Case No. 9,814.
In re MORITZ et al.
[5 Law Rep. 325.]
District Court, S. D. New York.
Aug., 1842.
VOLUNTARY PETITION BY PARTNERS—CONSTRUCTION OF THE 14TH SECTION OF THE ACT OF 1841.
[In the matter of Moritz and Pinner, bankrupts.]
Various objections were interposed by creditors to a decree of bankruptcy being rendered, only two of which were particularly pressed in this stage of the case. The petitioners, many years since, were bankers and partners in Germany, where it is charged, they became insolvent fraudulently, and afterwards absconded to the United States. Their partnership was dissolved before they left Germany, and was never renewed in this country, nor have they contracted any joint debts here. All their partnership debts were contracted in Europe, to foreign creditors. The petition was Joint and several, praying a decree of bankruptcy in their favor as copartners, and also in behalf of each partner, individually.
James F. Brady, for petitioners.
P. J. Joachemssen and Charles Edwards, for creditors.

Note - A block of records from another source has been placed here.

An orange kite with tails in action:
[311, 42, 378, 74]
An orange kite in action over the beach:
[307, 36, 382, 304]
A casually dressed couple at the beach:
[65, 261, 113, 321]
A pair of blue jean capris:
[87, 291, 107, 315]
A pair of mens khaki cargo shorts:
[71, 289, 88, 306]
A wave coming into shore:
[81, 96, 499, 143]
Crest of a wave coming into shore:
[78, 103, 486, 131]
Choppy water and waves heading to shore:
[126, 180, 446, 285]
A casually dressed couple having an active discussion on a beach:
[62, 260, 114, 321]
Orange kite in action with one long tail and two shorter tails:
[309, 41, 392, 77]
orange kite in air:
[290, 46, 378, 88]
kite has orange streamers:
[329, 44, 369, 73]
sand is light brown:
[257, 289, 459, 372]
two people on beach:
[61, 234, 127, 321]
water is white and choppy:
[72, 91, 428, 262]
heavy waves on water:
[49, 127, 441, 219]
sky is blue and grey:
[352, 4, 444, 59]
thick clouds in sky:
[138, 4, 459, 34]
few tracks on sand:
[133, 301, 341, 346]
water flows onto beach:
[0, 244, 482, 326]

OPINION OF THE COURT. The court did not discuss the point, whether foreign partners could become voluntarily bankrupt here in respect to debts, creditors, and estate, entirely foreign, but decided, that partners, as such, could not by voluntary petition be declared bankrupts, except under the 14th section; that, if the provisions of that section are applicable at all to the case of voluntary bankruptcy, they are so only in the case of those who, at the time the petition is presented, are partners; that no number less than the whole of a firm can petition for a decree of voluntary bankruptcy under the 1st section, and that it is at least doubtful whether the application of that section is not limited to cases of compulsory bankruptcy in respect to copartnerships; that in case of compulsory bankruptcy, the same reasons would not exist for restricting proceedings to cases of existing partnerships, and, accordingly, the decision in this case is not to be considered as prejudging that point. The court further decided that proceedings in bankruptcy as at law, and in equity, could not be conducted in the united names of parties who have no common interest, and do not seek a common decree, that individuals cannot associate and make a joint and several petition, with a view to a separate decree, in favor of each applicant, and that accordingly the petition, in this case being disallowed as to the two petitioners conjointly, could not avail them individually; and it was dismissed with costs; with leave, however, to amend it, if that could be done without varying its essential structure and statements, so as to retain it as the sole petition of one of the parties, at their election, between themselves.